Furthermore, since the GlassDoor scrapper has multiple pages depending on the week, I created a for loop by scrapping the number of pages.


// retrieve the total number of pages
let key = await super.getValue('div[class="cell middle d-none d-md-block py-sm"]', 'innerText');
key = key.split(' ');
// get the highest amount of pages
let numberOfPages = key[3];
// for each j starting from 2 iterate the number of available pages of internship
for (let j = 2; j < numberOfPages+1; j++) {


The code written to extract the number of pages available to loop through.

StackOverFlow Scrapper
This was the fourth scrapper I have worked on.
Initially, the pattern was similar to others so writing it initially was not bad. However, after doing a test scrape I noticed that the total jobs scrapped were greater than the amount of internships available. I noticed that the scrapper scraped the recommended jobs. Therefore, to avoid this I extracted the number of internships listed on the page and then did the for loop based on that instead of the urls.length.


// extract the number of internships currently available
const key = await super.getValue('span[class="description fc-light fs-body1"]', 'innerText');
const jobNumber = key.match(/\d+/gm);
this.log.debug(`Amount of internships available: \n${jobNumber[0]}`);
for (let i = 0; i < jobNumber ; i++)


The code written to extract the number of internships.
Essay and Video
As a requirement for ICS 496, the last week was spent on creating a poster, a report, and a video presentation of Internaloha. While the video and poster was created as a team, the paper itself was done individually. The essay was written using LaTex and is uploaded here.

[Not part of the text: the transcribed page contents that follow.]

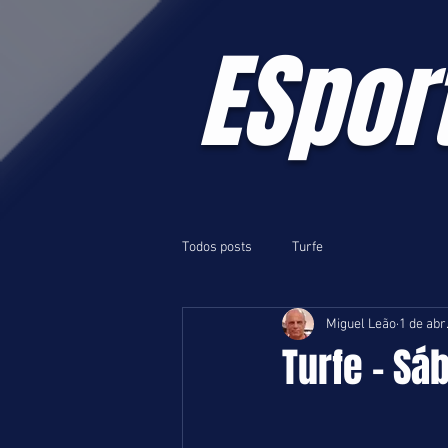
ESpor
Todos posts
Turfe
Miguel Leão
1 de abr
Turfe - Sá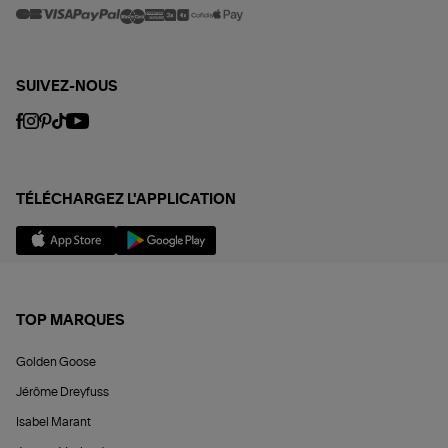
SUIVEZ-NOUS
TÉLÉCHARGEZ L'APPLICATION
TOP MARQUES
Golden Goose
Jérôme Dreyfuss
Isabel Marant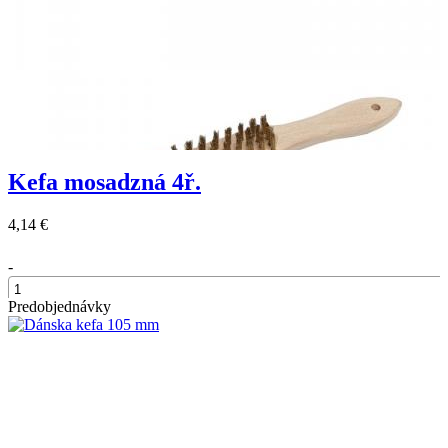
Kefa mosadzná 4ř.
4,14 €
-
Predobjednávky
+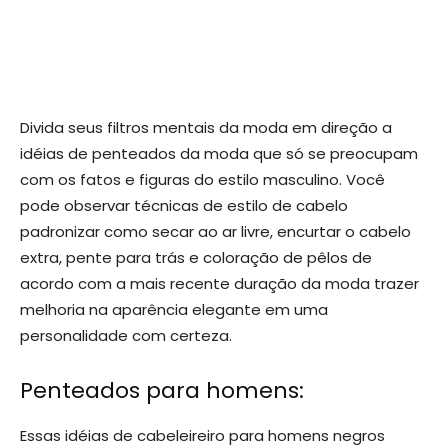
Divida seus filtros mentais da moda em direção a
idéias de penteados da moda que só se preocupam
com os fatos e figuras do estilo masculino. Você
pode observar técnicas de estilo de cabelo
padronizar como secar ao ar livre, encurtar o cabelo
extra, pente para trás e coloração de pêlos de
acordo com a mais recente duração da moda trazer
melhoria na aparência elegante em uma
personalidade com certeza.
Penteados para homens:
Essas idéias de cabeleireiro para homens negros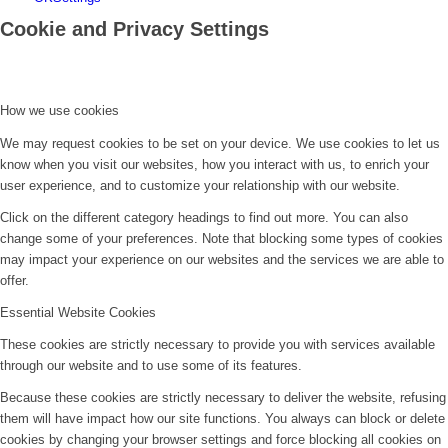
Cookie and Privacy Settings
How we use cookies
We may request cookies to be set on your device. We use cookies to let us
know when you visit our websites, how you interact with us, to enrich your
user experience, and to customize your relationship with our website.
Click on the different category headings to find out more. You can also
change some of your preferences. Note that blocking some types of cookies
may impact your experience on our websites and the services we are able to
offer.
Essential Website Cookies
These cookies are strictly necessary to provide you with services available
through our website and to use some of its features.
Because these cookies are strictly necessary to deliver the website, refusing
them will have impact how our site functions. You always can block or delete
cookies by changing your browser settings and force blocking all cookies on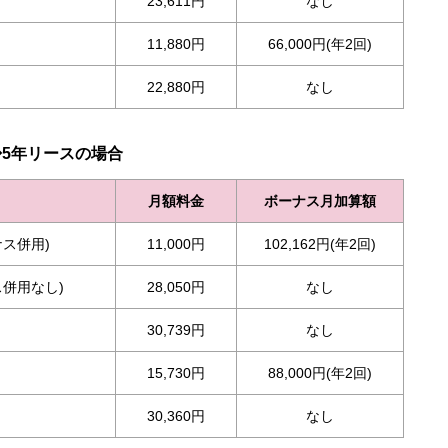
23,611円
なし
11,880円
66,000円(年2回)
22,880円
なし
◆5年リースの場合
月額料金
ボーナス月加算額
ス併用)
11,000円
102,162円(年2回)
併用なし)
28,050円
なし
30,739円
なし
15,730円
88,000円(年2回)
30,360円
なし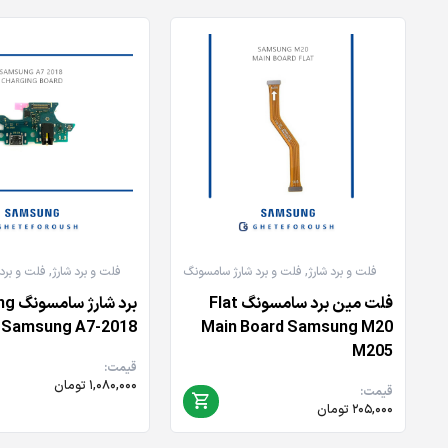
فلت و برد شارژ
,
فلت و برد شارژ سامسونگ
فلت و برد شارژ
,
فلت و برد
فلت مین برد سامسونگ Flat
برد شا
 Samsung A7-2018
Main Board Samsung M20
M205
قیمت:
۱,۰۸۰,۰۰۰
تومان
قیمت:
۲۰۵,۰۰۰
تومان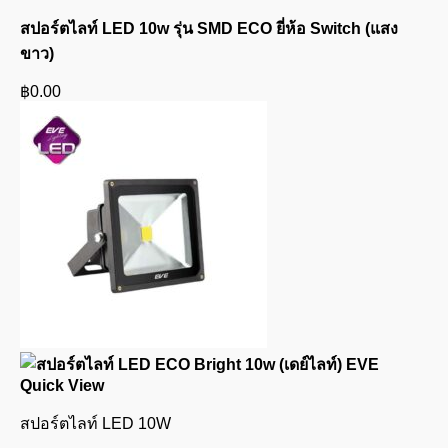
สปอร์ตไลท์ LED 10w รุ่น SMD ECO ยี่ห้อ Switch (แสง
ขาว)
฿
0.00
Quick View
สปอร์ตไลท์ LED 10W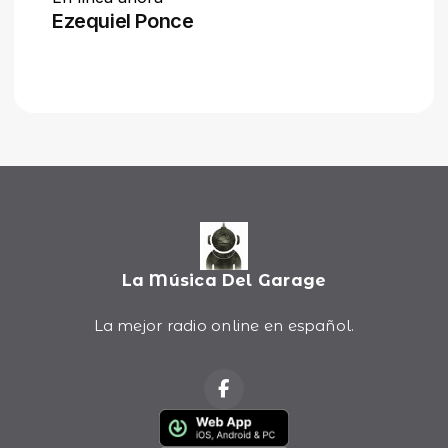
La Música Del Garage
La mejor radio online en español.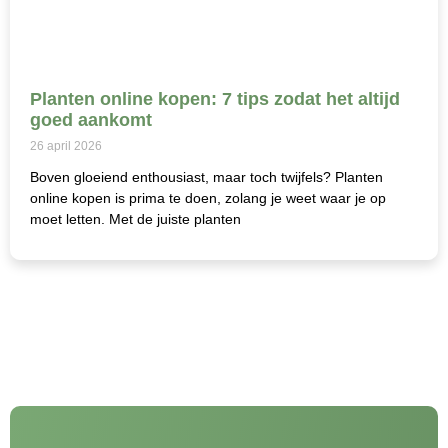
Planten online kopen: 7 tips zodat het altijd
goed aankomt
26 april 2026
Boven gloeiend enthousiast, maar toch twijfels? Planten
online kopen is prima te doen, zolang je weet waar je op
moet letten. Met de juiste planten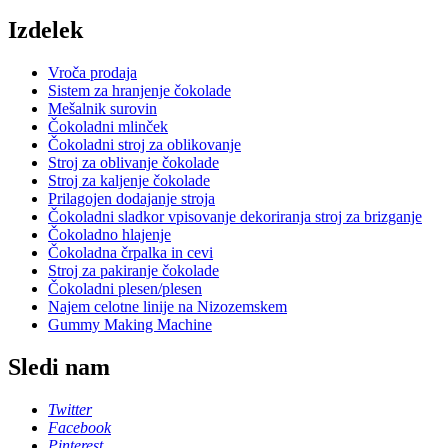
Izdelek
Vroča prodaja
Sistem za hranjenje čokolade
Mešalnik surovin
Čokoladni mlinček
Čokoladni stroj za oblikovanje
Stroj za oblivanje čokolade
Stroj za kaljenje čokolade
Prilagojen dodajanje stroja
Čokoladni sladkor vpisovanje dekoriranja stroj za brizganje
Čokoladno hlajenje
Čokoladna črpalka in cevi
Stroj za pakiranje čokolade
Čokoladni plesen/plesen
Najem celotne linije na Nizozemskem
Gummy Making Machine
Sledi nam
Twitter
Facebook
Pinterest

The presentation created describing the process of revamping Internaloha.
The video describing what was done to revamp Internaloha.
Results from Participation
Working on Internaloha gave me an eye-opener to scrapers and the legal aspect of software engineering. However, I think the most important thing I gained from participating is how code should be written. One of the personal issues I had with version 1 is that majority of the scraper code was hard to comprehend and digest. While it is true that they still scraped the different websites, this might lead to an issue in the future when the website is updated or changes its format. This was the case for ZipRecruiter. Thus, it motivated me to check the code twice for any improvements or add comments to any code that might look weird.
Furthermore, while the online setting was not a challenge as this is my third semester doing a group project online, it did allow me to reflect on how to work more effectively. For example, since most of the discussions were held through Discord, I made it a habit to add an emoji reply on the message to notify that I have read the message. Overall, I think participating in this group allowed me to continue the skills I have gained from RadGrad2 but a different angle.